The most important thing to remember is to seek legal counsel as soon as you receive the EEOC Charge. You may be able to have the charge dismissed quickly with an attorney’s assistance, which can discourage an employee (and more importantly the employee’s potential attorney) from filing a lawsuit in court.

Classification Crackdown

The United States Department of Labor estimates that 30% of employers are misclassifying employees as independent contractors, which results in billions of dollars in lost revenue every year. Citing a desire to minimize losses in contributions to unemployment insurance funds, protect workers’ rights and “level the playing field” for employers that abide by the law, the DOL has launched the Federal Misclassification Initiative, where they are partnering with the IRS and a number of state governments to share information. The memoranda of understanding contain an agreement to share information, in order to determine when workers are being misclassified.  The cooperative efforts will likely lead to multi-pronged scrutiny and enforcement proceedings.

The initiative will ensure that a worker classified as an independent contractor does not have to bring a claim against his or her employer to allege misclassification.  Instead, the DOL, IRS and/or state agency may initiate directed investigation which could lead to an audit of the employer’s payroll practices.  The DOL expects this initiative will increase the percentage of DOL-directed investigations to approximately 35% of all its investigations.  In particular, the DOL stated that they will be targeting certain industries, including delivery companies, construction companies, companies with installation workers, sales organizations, companies that provide on-site computer technicians and those companies that hire them, and cleaning franchises.

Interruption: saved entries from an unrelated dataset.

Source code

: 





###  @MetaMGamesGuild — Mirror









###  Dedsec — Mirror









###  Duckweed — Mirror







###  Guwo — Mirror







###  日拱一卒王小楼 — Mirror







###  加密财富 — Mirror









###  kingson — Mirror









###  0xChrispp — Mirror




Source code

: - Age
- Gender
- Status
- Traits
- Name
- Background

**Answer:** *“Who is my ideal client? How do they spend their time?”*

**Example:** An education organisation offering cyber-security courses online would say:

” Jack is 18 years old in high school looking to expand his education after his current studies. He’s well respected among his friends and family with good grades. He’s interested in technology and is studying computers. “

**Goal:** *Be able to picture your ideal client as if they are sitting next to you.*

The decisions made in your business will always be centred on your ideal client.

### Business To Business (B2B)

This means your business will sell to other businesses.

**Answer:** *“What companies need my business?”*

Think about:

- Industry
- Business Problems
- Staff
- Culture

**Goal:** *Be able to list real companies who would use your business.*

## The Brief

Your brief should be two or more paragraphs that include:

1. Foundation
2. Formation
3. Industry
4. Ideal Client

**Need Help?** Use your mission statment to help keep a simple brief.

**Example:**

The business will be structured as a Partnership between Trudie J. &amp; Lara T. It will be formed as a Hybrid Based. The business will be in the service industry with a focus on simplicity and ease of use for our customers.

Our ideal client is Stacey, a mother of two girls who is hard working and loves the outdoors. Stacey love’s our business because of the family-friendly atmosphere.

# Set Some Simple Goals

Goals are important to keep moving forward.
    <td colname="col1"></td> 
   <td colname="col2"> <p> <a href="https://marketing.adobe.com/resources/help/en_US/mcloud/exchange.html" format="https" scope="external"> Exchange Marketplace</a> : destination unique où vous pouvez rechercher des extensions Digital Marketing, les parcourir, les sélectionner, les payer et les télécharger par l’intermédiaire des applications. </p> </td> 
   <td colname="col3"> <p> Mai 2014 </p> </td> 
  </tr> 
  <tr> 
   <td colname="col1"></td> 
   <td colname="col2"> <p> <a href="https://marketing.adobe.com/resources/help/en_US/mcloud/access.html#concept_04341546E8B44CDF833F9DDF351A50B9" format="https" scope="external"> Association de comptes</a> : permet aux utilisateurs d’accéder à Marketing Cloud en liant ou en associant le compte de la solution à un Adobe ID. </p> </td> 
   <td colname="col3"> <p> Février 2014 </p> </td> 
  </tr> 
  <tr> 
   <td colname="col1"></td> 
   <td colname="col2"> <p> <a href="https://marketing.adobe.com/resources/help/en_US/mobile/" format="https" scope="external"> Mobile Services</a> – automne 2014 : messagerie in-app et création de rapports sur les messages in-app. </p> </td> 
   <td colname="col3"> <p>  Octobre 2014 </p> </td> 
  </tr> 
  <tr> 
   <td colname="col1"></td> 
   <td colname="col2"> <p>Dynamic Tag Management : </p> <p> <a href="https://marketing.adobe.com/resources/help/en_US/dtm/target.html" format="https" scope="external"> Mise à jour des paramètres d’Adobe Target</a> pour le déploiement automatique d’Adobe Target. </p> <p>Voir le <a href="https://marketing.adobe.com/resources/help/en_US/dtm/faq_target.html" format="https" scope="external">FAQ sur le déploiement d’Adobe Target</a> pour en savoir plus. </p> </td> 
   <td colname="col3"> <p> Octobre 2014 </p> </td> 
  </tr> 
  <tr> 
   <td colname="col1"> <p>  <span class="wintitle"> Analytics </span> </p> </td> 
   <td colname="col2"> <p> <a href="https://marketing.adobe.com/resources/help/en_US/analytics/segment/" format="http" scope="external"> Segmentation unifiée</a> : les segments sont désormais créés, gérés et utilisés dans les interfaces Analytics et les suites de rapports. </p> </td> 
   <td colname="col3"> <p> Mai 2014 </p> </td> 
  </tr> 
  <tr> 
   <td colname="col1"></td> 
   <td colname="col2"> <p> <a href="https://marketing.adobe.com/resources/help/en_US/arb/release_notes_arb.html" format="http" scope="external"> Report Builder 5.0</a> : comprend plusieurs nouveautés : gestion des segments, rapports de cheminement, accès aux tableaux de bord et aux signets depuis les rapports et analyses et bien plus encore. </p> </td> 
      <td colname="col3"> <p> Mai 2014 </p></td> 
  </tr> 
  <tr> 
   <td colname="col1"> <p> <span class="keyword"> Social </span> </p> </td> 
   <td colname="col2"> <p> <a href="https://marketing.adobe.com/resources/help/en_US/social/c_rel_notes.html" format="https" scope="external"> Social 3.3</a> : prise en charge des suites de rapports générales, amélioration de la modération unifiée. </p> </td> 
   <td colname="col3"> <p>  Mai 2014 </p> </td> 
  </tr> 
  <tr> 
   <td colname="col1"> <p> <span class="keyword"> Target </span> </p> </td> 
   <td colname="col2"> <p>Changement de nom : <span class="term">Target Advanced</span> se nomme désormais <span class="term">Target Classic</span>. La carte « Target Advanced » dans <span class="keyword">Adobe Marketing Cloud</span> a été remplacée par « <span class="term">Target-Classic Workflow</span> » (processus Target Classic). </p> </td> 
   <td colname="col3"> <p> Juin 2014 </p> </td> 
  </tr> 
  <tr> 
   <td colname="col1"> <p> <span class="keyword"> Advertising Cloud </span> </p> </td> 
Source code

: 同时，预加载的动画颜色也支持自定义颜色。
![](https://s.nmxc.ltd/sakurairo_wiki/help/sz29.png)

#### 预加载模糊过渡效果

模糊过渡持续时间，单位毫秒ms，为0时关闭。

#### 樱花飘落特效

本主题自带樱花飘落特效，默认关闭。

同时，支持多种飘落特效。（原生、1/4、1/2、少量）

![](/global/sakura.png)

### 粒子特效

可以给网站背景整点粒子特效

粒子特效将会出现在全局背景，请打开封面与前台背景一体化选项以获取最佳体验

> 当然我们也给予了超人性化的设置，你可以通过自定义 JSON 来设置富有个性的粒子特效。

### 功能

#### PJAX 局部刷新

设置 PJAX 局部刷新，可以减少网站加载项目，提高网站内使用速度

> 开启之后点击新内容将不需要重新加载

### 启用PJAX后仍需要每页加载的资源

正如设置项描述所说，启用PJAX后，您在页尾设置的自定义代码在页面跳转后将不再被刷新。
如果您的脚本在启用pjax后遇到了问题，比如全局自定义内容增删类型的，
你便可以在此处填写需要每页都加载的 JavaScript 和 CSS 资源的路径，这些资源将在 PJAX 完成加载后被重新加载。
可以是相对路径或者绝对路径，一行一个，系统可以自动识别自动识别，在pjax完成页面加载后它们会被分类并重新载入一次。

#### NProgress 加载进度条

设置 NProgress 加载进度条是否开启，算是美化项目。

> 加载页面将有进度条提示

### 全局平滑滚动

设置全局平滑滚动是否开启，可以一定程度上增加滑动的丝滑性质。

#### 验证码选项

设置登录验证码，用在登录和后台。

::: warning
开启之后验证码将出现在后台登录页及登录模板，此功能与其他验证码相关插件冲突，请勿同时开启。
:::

The difficulty comes in defining an independent contractor, because no unified definition exists. Despite the difficulty in defining independent contractor, the pitfalls are significant. Employers who misclassify their employees as independent contractors risk numerous potential claims including tax claims (state, federal, and FICA); wage (e.g., overtime), indemnification, and benefit claims, claims for civil penalties, including penalties for failing to withhold taxes or pay final wages, or failing to provide itemized wage statements; unanticipated tort claims to third parties and wrongful discharge claims; and criminal investigations.

There are a number of steps that employers can take to prevent misclassification. Most importantly, employers must show that they do not exercise direction or control over their independent contractors. Employers should negotiate the rate of payment, require a signed agreement stating the independent contractor status, and require the worker to provide transportation, tools and equipment. Employers should never require reporting, issue handbooks, provide evaluations or prohibit the worker from working for or with others.

If you believe that employees may be misclassified, or you have any questions regarding classification in general, you should contact legal counsel as soon as possible.